VUPEN's offensive IT intrusion solutions and government grade exploits enable the Intelligence community and government agencies to achieve their lawful intercept missions using VUPEN's industry-recognized vulnerability research and intelligence.
I am trying to imagine a situation where _lawfuly_ government agencies need to break into someones IE. Any ideas?
hmmm.. I think law enforcement agencies need to stay in accordance with the law even with their "discovery". Breaking into someone's IE or exploiting vulnerabilities in order to get information otherwise you wouldn't be able to get falls under breaking into someones "property", I think, even if its "just" an Internet browser.
Therefore, you "legitimate" search warrant will be thrown out of window by a judge, and classified as the Fruit of the poisonous tree.
I thought that too, at first, but it seemed to blatantly illegal to believe. Going by their site, it's mostly for government agencies against other agencies?[1] I'm not proficient enough at law to comment on the legalities of it.
Another possibility I had in mind is that they want to get paid by people wanting to fix this vulnerability on their systems. eg, company X will have to come to them if they want their IE browsers to receive the patch against this bug.

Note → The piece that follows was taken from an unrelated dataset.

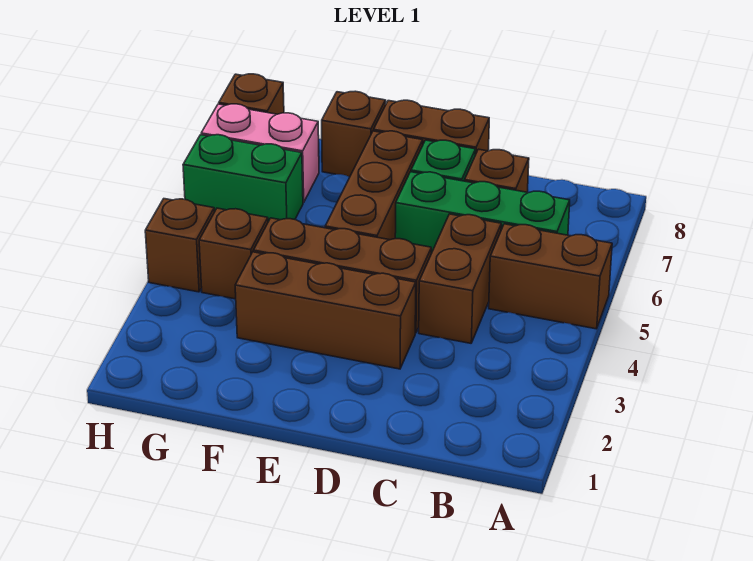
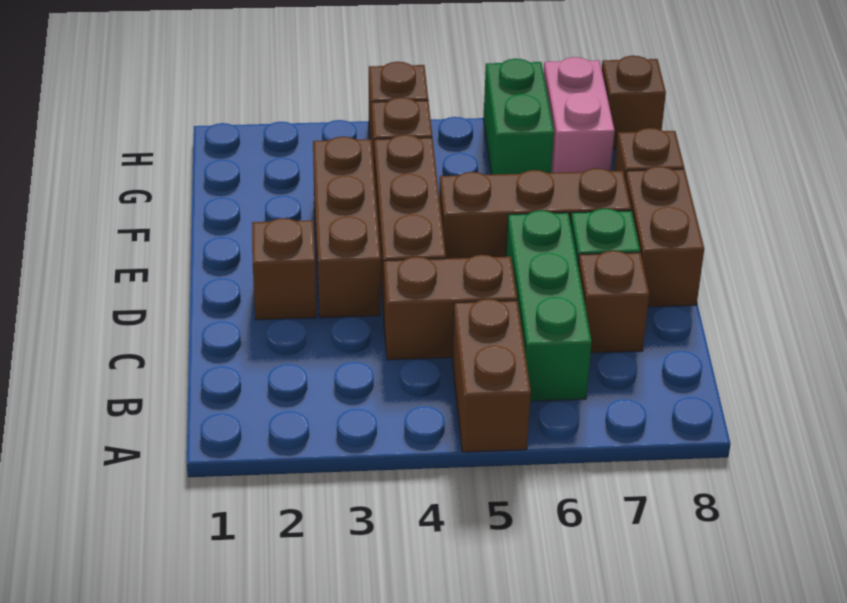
none -> brown 1x1 brick [252,218,316,320]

I'm not proficient at law either, but I don't think selling exploits is illegal. Unauthorized computer access is, but as long as they aren't doing that access themselves, I think they're in the clear. The analogy I first think of would be a gun store owner not being responsible for the crimes his customers commit. Although perhaps he'd be an accessory if he knew they had criminal intentions? I'm not sure.
As having personally worked to tell the IE team about a severe bug (crashie.com), I can tell you that their process, community and bureaucracy are by far the worst part of Internet Explorer. You'll get ignored, told that the problem is with your code, mocked in the forums, and then ultimately told the problem isn't a big enough deal (or in my case, too complicated) to fix.
The only way to get the IE team to fix issues is make a public spectacle like Vupen did. And I completely get only exposing bugs when there is a profit to be made, because any other route is counterproductive.
There is a difference between security and non-security bugs. Null pointer dereferences and hangs are not security bugs. Security bugs you are supposed to report to MSRC. Non-security bugs typically has to wait until next version of IE to fix.
That is assuming that it is easy to tell the difference between security and non-security bugs. Null pointer dereferences can and have been exploited to escape security sandboxes. I read about an interesting one a few years in flash. unfortunately all i can find now are secondary sources (http://www.zdnet.com/blog/security/mark-dowds-null-pointer-d...).
Its really great to see that someone is stepping into the public eye and disclosing just how poor protection an average PC provides. Bringing attention to this problem could really improve privacy for your average Joe.
I'm trying to think of why else they wouldn't disclose the protected mode bypass error, but instead keep it "private for our customers".